Ask HN: Best way to monetize jgc.org
I currently monetize the site by pointing people to copies of my book. On Monday I had 150,000 pages views and it seems like there's more I could be doing to make the site pay.
In the past I've shied away from advertising because I felt it was intrusive. According to Google Analytics I average 100,000 page views per month.
8 comments
[ 3.0 ms ] story [ 28.9 ms ] threadMany people will probably suggest an ebook/course/etc, but they're all just slight variations on your book.
Also consider setting up a mailing list which you use to periodically send out updates on interesting things you're working on.
That way onces you have something you want to promote (be it a book, website, event, etc.) you'll have a solid following to which you can promote it.
How do you get there? A/B testing of course.
Now the questions become:
A) Would you rather spend your time writing, conducting, and analyzing A/B tests or writing another book?
B) Which offers a better opportunity to scale, the website or another book?
Finally, there is nothing wrong with leaving some "meat on the bone" for your readers by not fully monetizing your site. The author reader relationship is intimate, and intimacy requires trust. Rotating ads based on where I've browsed are creepy.
If you go down the advertiser route, it should be direct placement of goods and services you are willing to put your name behind and which you believe are in the interest of your readers.
Good Luck.
I've also seen you show a few products in some posts so affiliates may be an okay money maker (See more money than google ads).
The best would be to have someone pay to sponsor you per month or per period.
Anyway, I completely agree on the avoidance of advertising. We are British after all. But advertising gets you money for almost no effort - you already have 100K visits, you do no extra work. Sadly that's about the only time you will get money for nothing. Here's my list of the alternatives.
1. The simplest and apparently best advice is to build up a mailing list. I will happily receive a monthly mail from you telling me about more London Bus projects, how the plan28 is coming along and so on. Keep it personal. Mailchimp is your friend here. Its pretty good.
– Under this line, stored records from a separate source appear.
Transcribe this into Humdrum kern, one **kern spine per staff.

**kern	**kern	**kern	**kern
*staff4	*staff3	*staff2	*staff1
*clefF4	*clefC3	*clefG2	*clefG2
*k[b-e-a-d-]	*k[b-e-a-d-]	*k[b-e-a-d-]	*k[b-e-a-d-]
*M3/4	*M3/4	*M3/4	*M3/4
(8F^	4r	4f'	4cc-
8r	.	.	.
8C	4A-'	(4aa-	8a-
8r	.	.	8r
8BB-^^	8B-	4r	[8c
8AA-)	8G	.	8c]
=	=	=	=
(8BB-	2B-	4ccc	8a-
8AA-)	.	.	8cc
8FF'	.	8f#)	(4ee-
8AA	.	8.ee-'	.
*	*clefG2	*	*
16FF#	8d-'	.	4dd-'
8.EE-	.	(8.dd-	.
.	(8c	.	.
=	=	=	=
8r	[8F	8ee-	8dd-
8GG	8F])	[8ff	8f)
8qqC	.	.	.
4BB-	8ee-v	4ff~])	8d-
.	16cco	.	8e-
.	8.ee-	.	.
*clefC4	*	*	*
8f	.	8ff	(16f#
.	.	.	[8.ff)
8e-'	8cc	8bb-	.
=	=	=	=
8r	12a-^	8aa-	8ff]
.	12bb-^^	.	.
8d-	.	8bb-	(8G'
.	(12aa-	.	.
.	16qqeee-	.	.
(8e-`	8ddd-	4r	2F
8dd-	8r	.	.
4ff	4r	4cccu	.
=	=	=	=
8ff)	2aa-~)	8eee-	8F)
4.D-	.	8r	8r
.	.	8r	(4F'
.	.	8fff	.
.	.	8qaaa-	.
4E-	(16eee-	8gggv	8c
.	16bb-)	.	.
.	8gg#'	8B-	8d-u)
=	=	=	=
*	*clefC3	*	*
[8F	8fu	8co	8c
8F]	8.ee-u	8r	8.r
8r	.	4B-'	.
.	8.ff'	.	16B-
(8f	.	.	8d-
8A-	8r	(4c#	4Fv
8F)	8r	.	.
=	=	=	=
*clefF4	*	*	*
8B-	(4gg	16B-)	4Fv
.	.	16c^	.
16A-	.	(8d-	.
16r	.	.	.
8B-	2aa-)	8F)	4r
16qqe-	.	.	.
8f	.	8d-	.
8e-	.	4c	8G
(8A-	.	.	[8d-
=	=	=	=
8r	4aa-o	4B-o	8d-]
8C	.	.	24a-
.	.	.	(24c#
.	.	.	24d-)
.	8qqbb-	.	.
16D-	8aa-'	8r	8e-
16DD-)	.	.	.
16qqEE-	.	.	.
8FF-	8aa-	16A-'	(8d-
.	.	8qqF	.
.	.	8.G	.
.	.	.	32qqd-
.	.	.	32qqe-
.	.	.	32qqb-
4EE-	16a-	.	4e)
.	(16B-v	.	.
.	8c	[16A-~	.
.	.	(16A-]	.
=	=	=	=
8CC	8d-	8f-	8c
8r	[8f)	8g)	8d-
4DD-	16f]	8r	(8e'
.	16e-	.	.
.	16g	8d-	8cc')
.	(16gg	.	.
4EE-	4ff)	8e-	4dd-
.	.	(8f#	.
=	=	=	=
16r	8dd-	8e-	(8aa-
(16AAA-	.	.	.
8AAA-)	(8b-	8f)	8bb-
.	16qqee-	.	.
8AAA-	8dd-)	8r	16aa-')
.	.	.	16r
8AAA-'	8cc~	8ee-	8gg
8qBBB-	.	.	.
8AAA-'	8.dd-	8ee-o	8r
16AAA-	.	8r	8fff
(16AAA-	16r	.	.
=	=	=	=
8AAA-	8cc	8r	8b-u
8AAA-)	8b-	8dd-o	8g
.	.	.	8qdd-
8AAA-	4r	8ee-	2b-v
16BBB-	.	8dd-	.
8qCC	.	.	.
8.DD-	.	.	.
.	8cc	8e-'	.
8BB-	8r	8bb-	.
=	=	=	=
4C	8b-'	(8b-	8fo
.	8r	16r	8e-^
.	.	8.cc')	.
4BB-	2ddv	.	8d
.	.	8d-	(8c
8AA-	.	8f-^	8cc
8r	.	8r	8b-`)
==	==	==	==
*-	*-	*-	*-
2. Anyway, the point about the mailing list is they are supposed to have seriously good response rates - 20% plus (see patio11). Every so often you can monetize that list by selling ... and this is where the issue hits. You need something to sell, and that's a new book, a training course (on London bus model modding, or atmospheric balloon flying). And that something is as much work as a small book. So its not like you are monetizing the website with no effort.
3. Recruitment models seem to work well - you have access to a huge pool of technical talent, you have a reputation for integrity and projects that go somewhere. Why not put the word out on your blog that companies who want long-term hard but interesting projects to be taken on by the best freelancers should contact you.
You pick the projects, put out a call for team members and take a recruiters cut (20% first year salary).
I know that's not monetizing the blog - its taking on a new job as a project manager. But you do something similar for plan28 I guess. Anyway, think the stuff at bloomberg research (https://news.ycombinator.com/item?id=5637739) not "I want a new website".
If it works well you can hire a real PA and just do the fun code reviews.
4. Travel agency model - I listened to a really good podcast on Roman Empire a couple of years ago, (I came in about 100AD and so had 900 years of catchup before I hit the "what a whole week before I get to listen again!")
Anyway, he offered to do small group tours of Italy and Rome - it seemed pretty successful, he did not get rich but he essentially got first class tickets and holiday in Rome, doing what he loved plus a fair bit of spending money.
Why not do the same for your geek atlas? There are a number of boutique tour operators who would probably help out. And you get a free holiday.
5. I get the sneaking feeling you are "looking about" for something new to excite you (you strike me as a guy who needs a lot of projects to keep the brain tricking over and you just dropped below the threshold)
6. Labs. My own personal plan is to put enough aside consulting to pay my own tenure - and to then develop products in 'almost-emerged' industries (Computer-vision, UAV).
This is really not website stuff - but if it is new projects you are looking for and monetizing somehow, well, an evening in the pub brainstorming will come up with enough to keep you busy for a year or two.
Actually that last one is interesting - if this is still bugging you in a couple of weeks, just tell #HNLondon that you will be at the Dog and Bone after the meetup for a pipe-smoking, real-ale drinking, brainstorming for freelancers.
If you and five others do not walk away at the end of the evening with a fully planned out 18 months of work, then none of you were drinking strong enough beer.